I liked the story mode except for some of the unnecessary walking.
This is because you spend a lot of time walking or running across a hub to start the next mission. Now where this deserves credit is you have some freedom to complete mini missions and puzzles to unlock Kyber blocks. If you want to do that then this is a nice break from the story, but if you would rather return to this after the story, then it’s a lot of unnecessary faff.
Now for the story itself, I mean it’s a Lego game. It obviously follows the main beats from the nine movies but sillys it up a lot. The game is built, and built well, for a family audience. This means it throws silly jokes at you a lot, but plenty land even for an old man like myself, like watching the edge of a ship coming into view, to zoom out and see it is cake being shoved in Poe’s mouth, for example. Classic and silly humor. Listening to force ghosts giving advice and Anakin’s voice comes over saying “I don’t like sand”. Silly? Yes. But good? Also yes.
The gameplay itself is pretty stock standard. When you get to fly that is pretty damn fun, but the majority of your time will be the platforming.
You will mostly platform your way through levels, hack and slash your way through enemy minifigs, and smash Lego to reconstruct it in different ways to get across challenges on the map. You know, it’s a Lego game. When in a story mission you only have the designated story characters, but when in those hubs/free roam moments you can switch around characters to collect those hidden kyber bricks that need a certain class of mini-fig. It is incredibly easy to lose a lot of time doing this.
Speaking of which, kyber bricks. These are the main collectibles dotted around levels and open worlds. They may be tucked away somewhere waiting to be found, they may need a certain character’s ability to reach, or they may involve more complex puzzles/mini games. The good news is if after the game you want some decent post-game content, well there are 1166 of these suckers. You use them for class upgrades as well so you don’t collect them for complexion alone, which is cool.

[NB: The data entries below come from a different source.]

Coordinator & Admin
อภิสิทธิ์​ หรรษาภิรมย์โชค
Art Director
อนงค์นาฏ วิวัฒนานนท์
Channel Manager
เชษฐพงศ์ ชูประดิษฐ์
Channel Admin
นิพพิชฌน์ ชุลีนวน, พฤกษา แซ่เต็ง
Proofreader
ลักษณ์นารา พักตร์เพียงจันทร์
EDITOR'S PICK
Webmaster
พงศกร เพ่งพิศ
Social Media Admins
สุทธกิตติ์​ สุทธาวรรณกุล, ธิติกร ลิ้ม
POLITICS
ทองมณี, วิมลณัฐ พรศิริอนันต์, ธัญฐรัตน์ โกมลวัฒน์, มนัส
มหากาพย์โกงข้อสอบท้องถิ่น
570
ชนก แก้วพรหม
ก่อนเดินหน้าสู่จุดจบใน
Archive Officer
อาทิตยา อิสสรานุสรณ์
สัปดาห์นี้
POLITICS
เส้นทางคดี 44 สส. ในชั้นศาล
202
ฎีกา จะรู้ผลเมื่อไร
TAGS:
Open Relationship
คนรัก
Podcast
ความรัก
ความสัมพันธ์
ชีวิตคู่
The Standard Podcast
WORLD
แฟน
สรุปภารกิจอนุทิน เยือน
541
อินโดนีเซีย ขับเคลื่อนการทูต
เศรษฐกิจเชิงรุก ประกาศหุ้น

For context, when I beat the story, I had roughly 150 kyber bricks, so I have heaps more to go back and get should I be so inclined. Added to this of course are hidden characters to unlock, and heaps of mini kits. So if you so desire, you can sink hundreds of hours into this one, and you might because once the story ends and you get free reign to explore the galaxy, there is so much fun to be had.
The game wasn’t bug free which was annoying.
I had cut scenes where it went to black so I would have to close the game and reopen it. Sometimes I was surprised how much progress I lost. I had the game crash twice while playing the story. Also not ideal. These weren’t that regular, but still annoying.
Lego Star Wars: The Skywalker Saga is a pretty easy sell. Do you like Lego games? Do you like Star Wars? Well then you should enjoy the hell out of this game. Minor quirks aside, it is a banger, and given how long it has been since I played a Lego game, well worth it.